A £775million merger between Co Tyrone Euro Auctions and Canadian firm Ritchie Brothers has been scrapped, the Northern Irish firm has announced.

he deal to combine the two companies, which would have been one of Northern Ireland’s biggest deals, was originally announced in August last year.

However, in March this year the UK’s Competition and Markets Authority (CMA) announced that the deal would be subject to an inspection into the impact of the merger on the competitive landscape in the UK. .

Euro Auctions said on Friday that Ritchie Brothers “believed there was no realistic prospect of CMA approval” and confirmed the deal “would not go through.”

Euro Auctions – which buys and sells industrial plant, construction equipment and agricultural machinery worldwide – was founded in Dromore in 1998 by Derek Keys and his brothers.

Under the terms of the agreement, Mr. Keys was to remain with the company for at least three years. In the 2020 accounts, Euro Auctions’ parent company Gardrum Holdings reported revenue of £145.6m and pre-tax profits of £28.4m.

Ritchie Bros was founded in British Columbia in 1958 by three brothers and is today one of the largest heavy equipment auctioneers in the world.

The CMA said it was conducting a thorough review of the potential merger as the two companies have a very high market share in providing auction services for heavy construction machinery.

According to the CMA, Euro Auctions is considered the market leader in the sector, with Ritchie Brothers being the second largest.

The AMC said the undertakings offered by the companies would not “effectively address” concerns about the deal.

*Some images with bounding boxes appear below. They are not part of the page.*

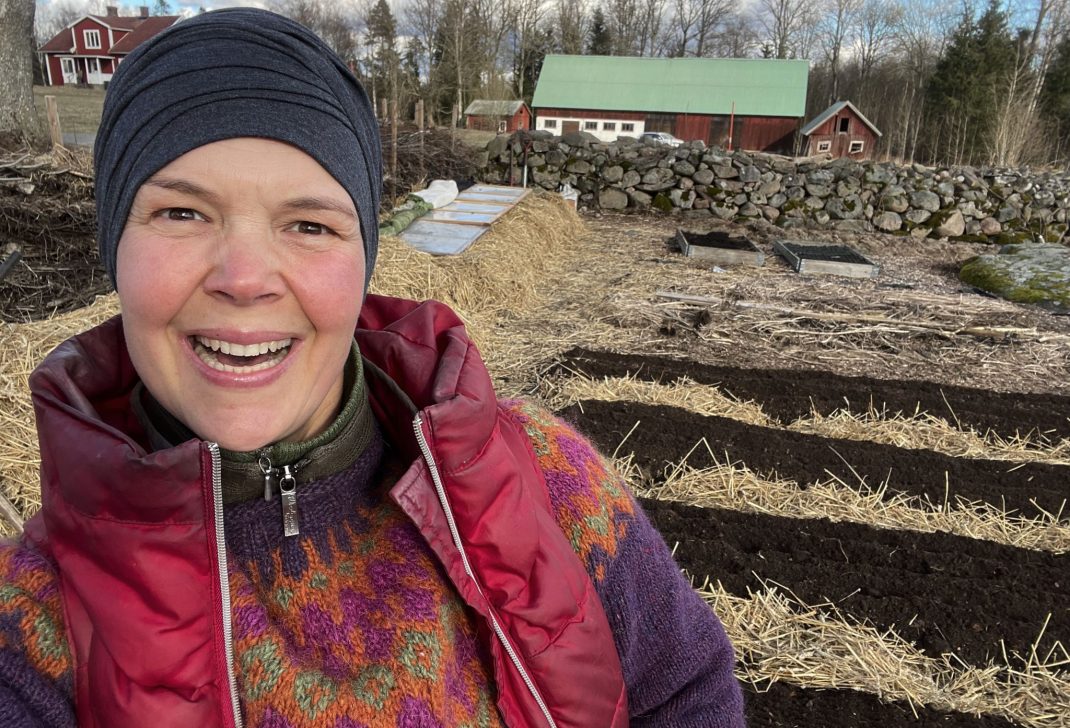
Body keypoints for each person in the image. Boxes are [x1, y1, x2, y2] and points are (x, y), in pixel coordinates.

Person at [0, 9, 745, 728]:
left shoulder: (544, 484)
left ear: (363, 266)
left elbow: (681, 689)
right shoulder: (32, 628)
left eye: (310, 224)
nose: (246, 277)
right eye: (182, 214)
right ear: (114, 248)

In March, CMA’s David Stewart said: “Many businesses across the UK rely on Ritchie Bros and Euro Auctions to buy and sell heavy construction machinery in the UK.

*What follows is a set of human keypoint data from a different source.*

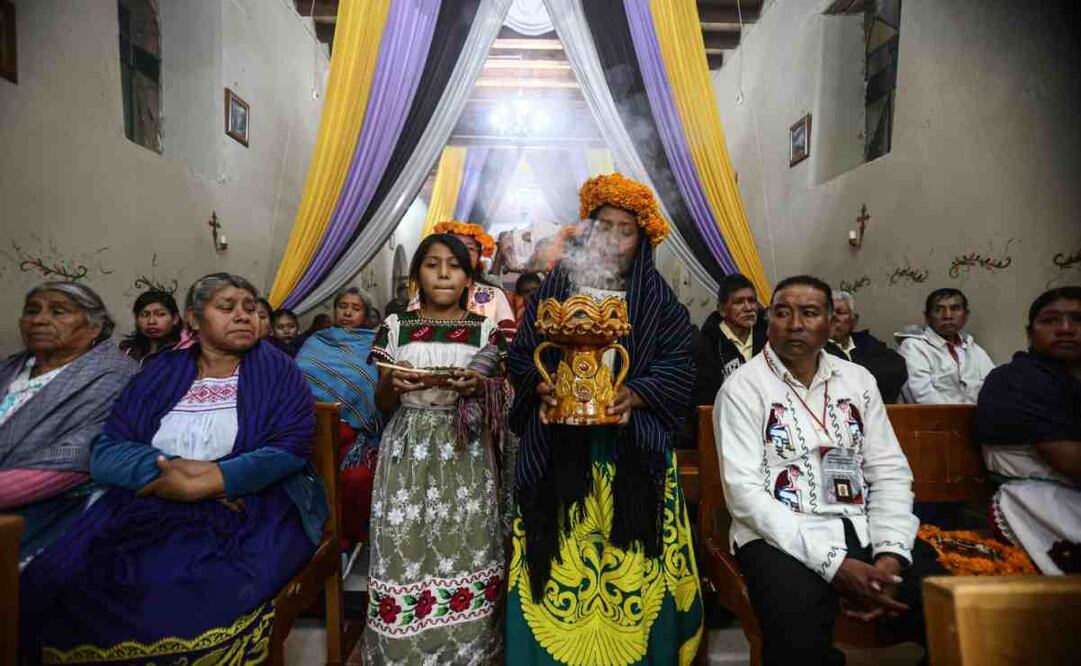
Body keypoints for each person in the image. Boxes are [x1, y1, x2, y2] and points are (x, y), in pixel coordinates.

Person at [19, 273, 326, 663]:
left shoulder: (280, 371)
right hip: (148, 503)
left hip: (246, 505)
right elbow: (108, 450)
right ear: (194, 319)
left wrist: (215, 480)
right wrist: (170, 476)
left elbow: (289, 447)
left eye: (250, 308)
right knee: (66, 576)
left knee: (183, 584)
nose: (243, 316)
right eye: (227, 307)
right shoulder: (159, 371)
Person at [506, 174, 703, 664]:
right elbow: (522, 354)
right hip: (560, 452)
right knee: (559, 568)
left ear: (643, 240)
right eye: (604, 227)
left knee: (629, 571)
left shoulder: (658, 299)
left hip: (631, 452)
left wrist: (637, 393)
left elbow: (681, 364)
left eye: (625, 230)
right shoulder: (555, 287)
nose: (613, 240)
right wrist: (541, 387)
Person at [715, 275, 940, 666]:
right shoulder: (743, 388)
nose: (795, 324)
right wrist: (836, 566)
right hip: (779, 538)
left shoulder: (857, 380)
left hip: (861, 525)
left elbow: (888, 471)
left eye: (809, 313)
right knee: (797, 639)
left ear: (830, 321)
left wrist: (889, 555)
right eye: (782, 313)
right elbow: (745, 495)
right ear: (768, 321)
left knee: (951, 608)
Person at [363, 234, 507, 664]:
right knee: (405, 541)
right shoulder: (395, 326)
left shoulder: (486, 330)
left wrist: (478, 386)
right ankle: (403, 651)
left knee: (467, 539)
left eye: (454, 266)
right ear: (417, 275)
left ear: (469, 279)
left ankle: (467, 650)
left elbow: (503, 400)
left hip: (466, 449)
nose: (443, 274)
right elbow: (381, 403)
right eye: (432, 264)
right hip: (408, 447)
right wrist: (394, 382)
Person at [0, 282, 139, 560]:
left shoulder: (115, 376)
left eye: (58, 312)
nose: (39, 320)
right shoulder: (9, 368)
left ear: (94, 327)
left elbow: (79, 457)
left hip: (55, 510)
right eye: (32, 311)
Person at [977, 286, 1081, 574]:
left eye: (1078, 319)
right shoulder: (1017, 379)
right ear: (1030, 332)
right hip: (1041, 499)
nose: (1065, 329)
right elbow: (1071, 462)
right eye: (1050, 320)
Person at [296, 287, 383, 546]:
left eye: (356, 308)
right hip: (308, 428)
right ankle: (316, 538)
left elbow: (369, 385)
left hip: (354, 437)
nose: (347, 312)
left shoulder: (375, 344)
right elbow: (297, 377)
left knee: (356, 480)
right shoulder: (317, 340)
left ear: (366, 315)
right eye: (342, 306)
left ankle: (348, 538)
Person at [410, 220, 517, 341]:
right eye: (455, 247)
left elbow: (508, 339)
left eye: (469, 248)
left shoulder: (494, 295)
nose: (462, 252)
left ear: (479, 255)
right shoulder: (426, 293)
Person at [896, 288, 995, 403]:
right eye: (938, 310)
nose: (948, 316)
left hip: (978, 414)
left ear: (966, 315)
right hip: (936, 414)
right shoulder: (913, 346)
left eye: (955, 309)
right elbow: (922, 397)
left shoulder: (973, 348)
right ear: (927, 317)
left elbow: (995, 386)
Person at [692, 273, 766, 409]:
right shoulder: (706, 346)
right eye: (739, 302)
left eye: (752, 300)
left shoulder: (771, 337)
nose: (748, 308)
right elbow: (703, 400)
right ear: (722, 310)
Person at [826, 291, 908, 403]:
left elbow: (896, 368)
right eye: (828, 312)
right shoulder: (814, 348)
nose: (833, 317)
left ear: (854, 320)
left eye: (840, 312)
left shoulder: (865, 341)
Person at [118, 290, 183, 362]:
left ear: (175, 319)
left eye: (160, 314)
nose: (151, 321)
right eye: (144, 315)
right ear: (136, 320)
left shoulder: (183, 352)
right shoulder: (128, 351)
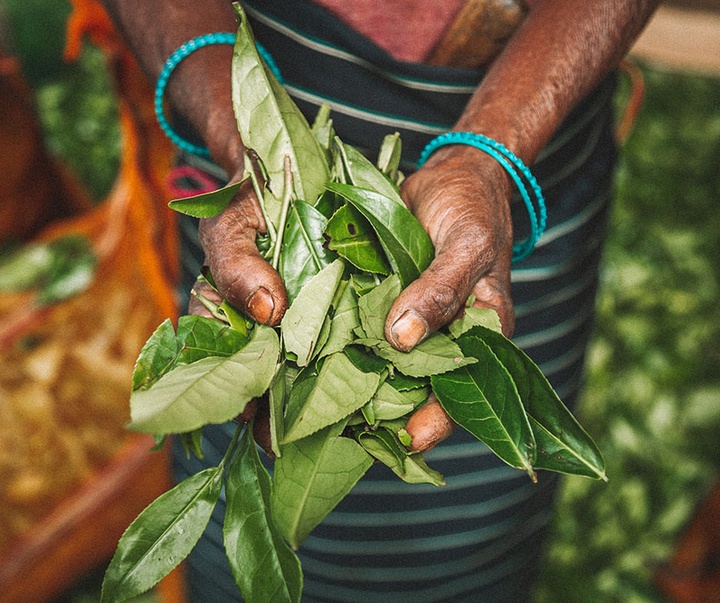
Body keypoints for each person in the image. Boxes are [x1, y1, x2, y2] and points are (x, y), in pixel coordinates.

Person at [101, 1, 658, 601]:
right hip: (257, 163)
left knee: (477, 525)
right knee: (238, 459)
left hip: (526, 119)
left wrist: (489, 158)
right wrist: (238, 137)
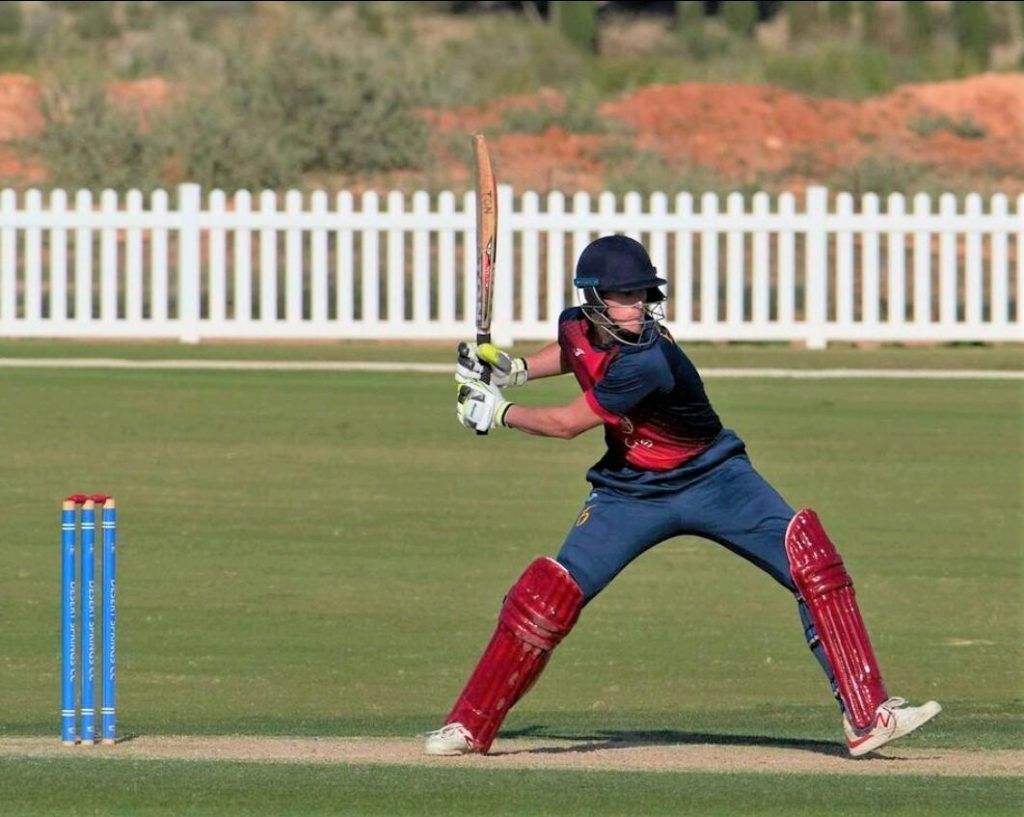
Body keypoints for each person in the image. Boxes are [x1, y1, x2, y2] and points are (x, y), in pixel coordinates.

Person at [426, 234, 940, 758]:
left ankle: (867, 714)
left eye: (644, 295)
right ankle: (469, 727)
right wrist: (514, 370)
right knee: (546, 597)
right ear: (594, 300)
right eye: (626, 296)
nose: (639, 307)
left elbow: (565, 425)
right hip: (630, 492)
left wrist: (498, 411)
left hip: (716, 478)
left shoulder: (648, 360)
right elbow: (571, 351)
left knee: (813, 563)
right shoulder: (573, 323)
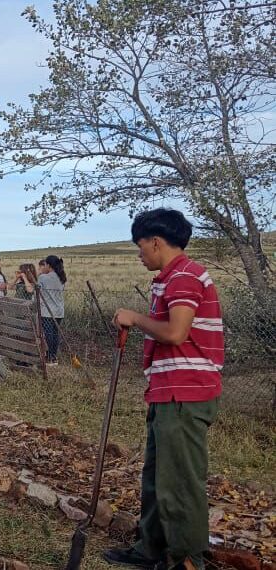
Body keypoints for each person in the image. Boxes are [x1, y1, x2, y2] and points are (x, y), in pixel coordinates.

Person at [105, 209, 223, 570]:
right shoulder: (169, 279)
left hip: (185, 394)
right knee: (157, 475)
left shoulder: (185, 277)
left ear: (156, 241)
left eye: (141, 246)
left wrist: (136, 318)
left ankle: (185, 560)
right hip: (167, 390)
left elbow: (175, 333)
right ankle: (151, 549)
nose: (140, 254)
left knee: (179, 481)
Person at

“This merger would combine the two largest auction providers in this industry, risking higher commissions and lower service quality.”

Speaking about the CMA’s decision, Ann Fandozzi of Ritchie Brothers said the company was “disappointed” and said she “respectfully disagrees”.

“While we believe the proposed acquisition would have accelerated our strategy, we remain committed to moving forward on our transformation journey to become the trusted global marketplace for transaction information, services and solutions,” he said. she added.

In a statement, Euro Auctions’ Mr Keys said: “We believe Euro Auctions’ unqualified model provides our customers with an honest and transparent way to buy and sell heavy equipment around the world. , backed by the best service from our highly experienced staff.

“We look forward to accelerating the growth of Euro Auctions’ business as an independent global operator.”